*** Begin section ***

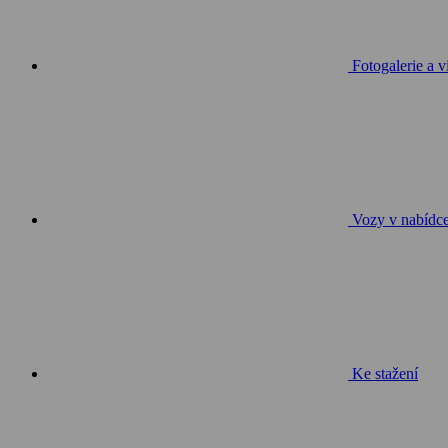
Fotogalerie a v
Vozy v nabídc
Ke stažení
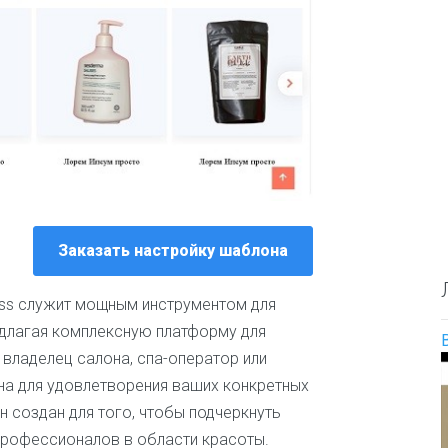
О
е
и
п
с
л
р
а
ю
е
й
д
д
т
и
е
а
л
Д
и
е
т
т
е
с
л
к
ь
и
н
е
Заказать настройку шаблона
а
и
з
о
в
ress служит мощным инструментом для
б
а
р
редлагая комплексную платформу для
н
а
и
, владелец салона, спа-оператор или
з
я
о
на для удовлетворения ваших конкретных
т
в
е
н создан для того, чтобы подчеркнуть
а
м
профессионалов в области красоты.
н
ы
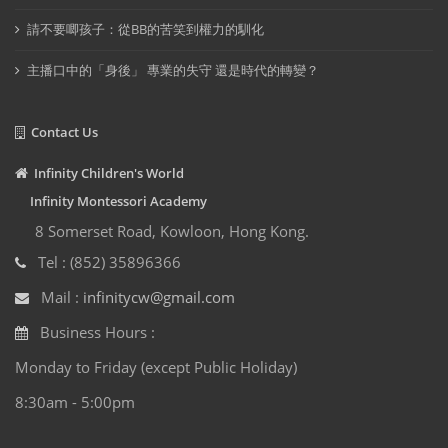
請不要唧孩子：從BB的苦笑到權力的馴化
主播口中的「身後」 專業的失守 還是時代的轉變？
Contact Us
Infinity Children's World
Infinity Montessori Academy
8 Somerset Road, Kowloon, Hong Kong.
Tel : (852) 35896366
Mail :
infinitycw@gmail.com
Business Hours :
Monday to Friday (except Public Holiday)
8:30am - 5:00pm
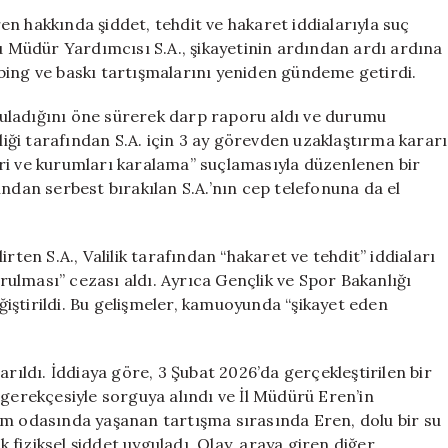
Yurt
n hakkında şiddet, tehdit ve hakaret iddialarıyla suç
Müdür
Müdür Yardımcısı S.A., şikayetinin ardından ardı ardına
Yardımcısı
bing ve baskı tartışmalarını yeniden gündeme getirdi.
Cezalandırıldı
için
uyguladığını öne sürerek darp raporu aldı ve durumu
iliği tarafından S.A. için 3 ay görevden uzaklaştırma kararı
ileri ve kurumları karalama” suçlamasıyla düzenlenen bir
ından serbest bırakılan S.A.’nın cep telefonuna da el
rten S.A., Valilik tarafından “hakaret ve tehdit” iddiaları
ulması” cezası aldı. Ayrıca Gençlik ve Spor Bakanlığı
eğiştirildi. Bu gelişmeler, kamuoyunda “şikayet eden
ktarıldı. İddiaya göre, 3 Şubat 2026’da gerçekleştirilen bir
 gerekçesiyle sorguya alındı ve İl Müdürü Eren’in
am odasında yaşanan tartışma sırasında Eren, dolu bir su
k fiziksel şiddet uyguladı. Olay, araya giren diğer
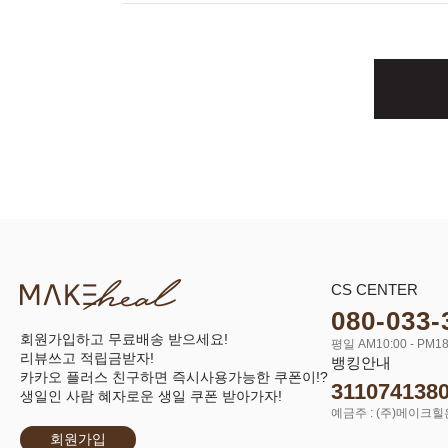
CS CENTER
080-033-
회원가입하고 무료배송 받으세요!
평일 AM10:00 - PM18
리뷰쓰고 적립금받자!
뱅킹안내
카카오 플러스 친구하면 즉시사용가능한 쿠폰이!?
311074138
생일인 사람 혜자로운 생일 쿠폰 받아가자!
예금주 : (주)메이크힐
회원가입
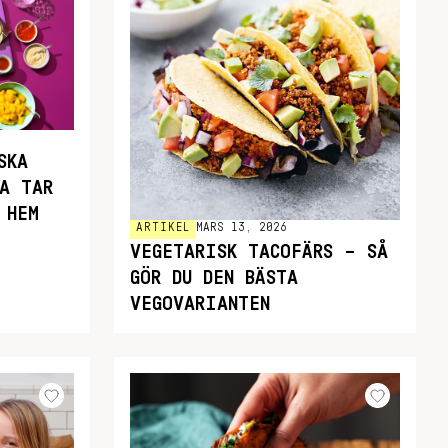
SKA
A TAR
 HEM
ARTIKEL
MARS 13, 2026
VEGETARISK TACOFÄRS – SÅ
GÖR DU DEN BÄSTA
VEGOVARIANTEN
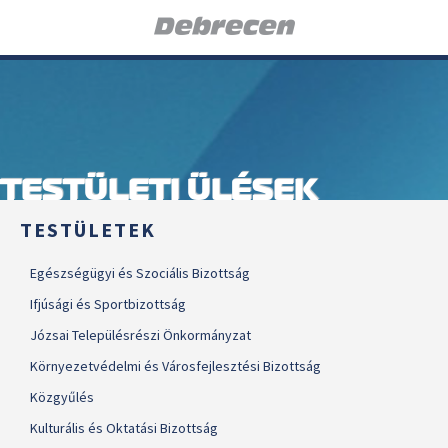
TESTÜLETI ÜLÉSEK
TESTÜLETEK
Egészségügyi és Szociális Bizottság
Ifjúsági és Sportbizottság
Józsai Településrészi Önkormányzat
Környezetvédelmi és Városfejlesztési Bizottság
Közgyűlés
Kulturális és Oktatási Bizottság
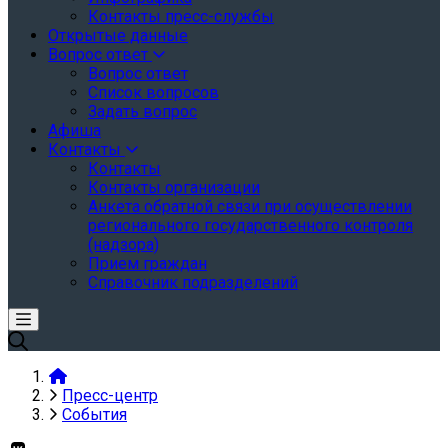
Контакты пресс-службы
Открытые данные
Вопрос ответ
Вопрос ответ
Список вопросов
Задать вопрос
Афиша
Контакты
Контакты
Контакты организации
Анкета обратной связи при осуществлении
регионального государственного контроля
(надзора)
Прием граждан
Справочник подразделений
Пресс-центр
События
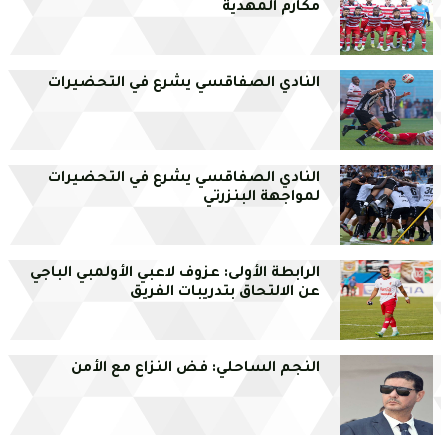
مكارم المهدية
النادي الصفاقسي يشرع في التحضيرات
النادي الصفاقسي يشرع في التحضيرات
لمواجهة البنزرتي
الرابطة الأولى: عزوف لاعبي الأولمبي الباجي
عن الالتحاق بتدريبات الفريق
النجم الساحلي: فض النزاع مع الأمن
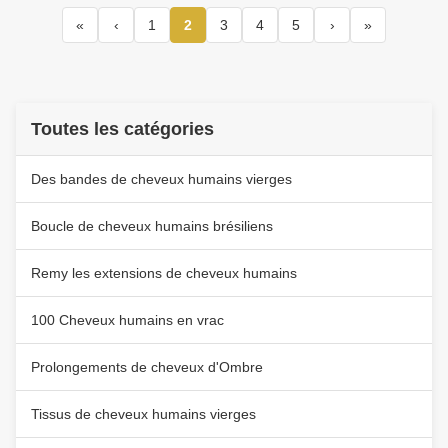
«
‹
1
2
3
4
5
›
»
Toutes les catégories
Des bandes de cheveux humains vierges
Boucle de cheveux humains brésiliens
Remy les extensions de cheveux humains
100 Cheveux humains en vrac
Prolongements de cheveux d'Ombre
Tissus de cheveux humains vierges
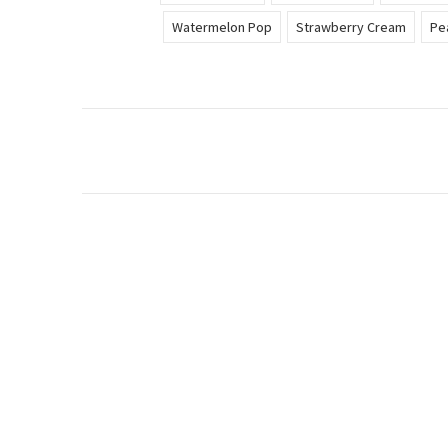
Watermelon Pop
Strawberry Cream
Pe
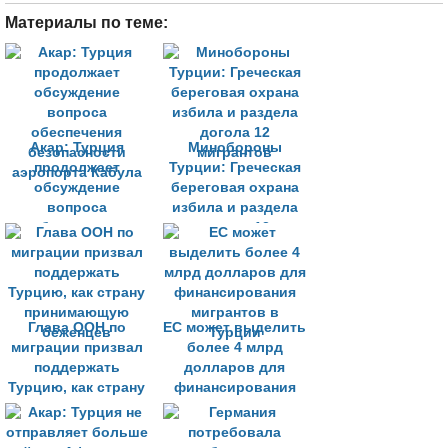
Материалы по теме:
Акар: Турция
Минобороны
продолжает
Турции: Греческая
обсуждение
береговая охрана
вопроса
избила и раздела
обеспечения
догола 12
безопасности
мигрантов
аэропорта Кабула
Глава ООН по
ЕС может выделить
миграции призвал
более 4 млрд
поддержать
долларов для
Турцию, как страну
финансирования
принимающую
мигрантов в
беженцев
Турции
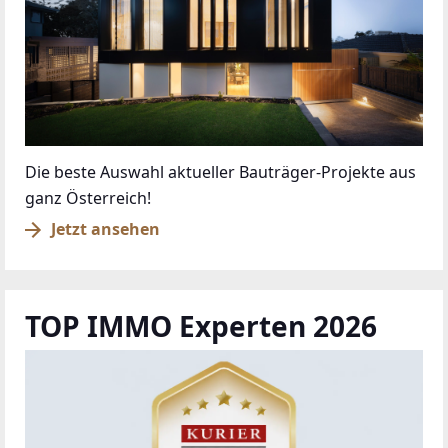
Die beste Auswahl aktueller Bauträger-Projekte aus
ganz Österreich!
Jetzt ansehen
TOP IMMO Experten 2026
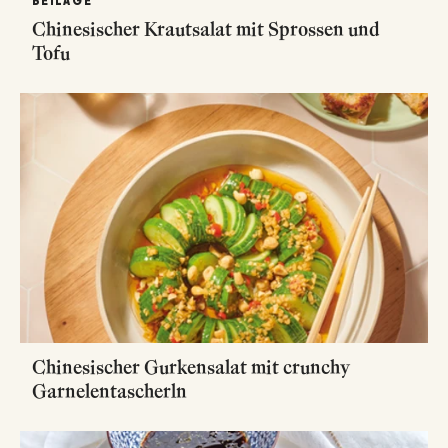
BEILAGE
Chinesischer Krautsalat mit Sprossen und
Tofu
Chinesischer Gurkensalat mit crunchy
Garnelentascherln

*** End section ***

- **Task statement**
Leave the pictures aside and transcribe only the lines from the one holding "الرابطة الأولى: عزوف لاعبي الأولمبي الباجي" through the final line of the records above.

- **Exercise solution**
الرابطة الأولى: عزوف لاعبي الأولمبي الباجي
عن الالتحاق بتدريبات الفريق
النجم الساحلي: فض النزاع مع الأمن
«
‹
1
2
3
4
5
›
»
Toutes les catégories
Des bandes de cheveux humains vierges
Boucle de cheveux humains brésiliens
Remy les extensions de cheveux humains
100 Cheveux humains en vrac
Prolongements de cheveux d'Ombre
Tissus de cheveux humains vierges
Watermelon Pop
Strawberry Cream
Pe
Материалы по теме:
Акар: Турция
Минобороны
продолжает
Турции: Греческая
обсуждение
береговая охрана
вопроса
избила и раздела
обеспечения
догола 12
безопасности
мигрантов
аэропорта Кабула
Глава ООН по
ЕС может выделить
миграции призвал
более 4 млрд
поддержать
долларов для
Турцию, как страну
финансирования
принимающую
мигрантов в
беженцев
Турции
Die beste Auswahl aktueller Bauträger-Projekte aus
ganz Österreich!
Jetzt ansehen
TOP IMMO Experten 2026
BEILAGE
Chinesischer Krautsalat mit Sprossen und
Tofu
Chinesischer Gurkensalat mit crunchy
Garnelentascherln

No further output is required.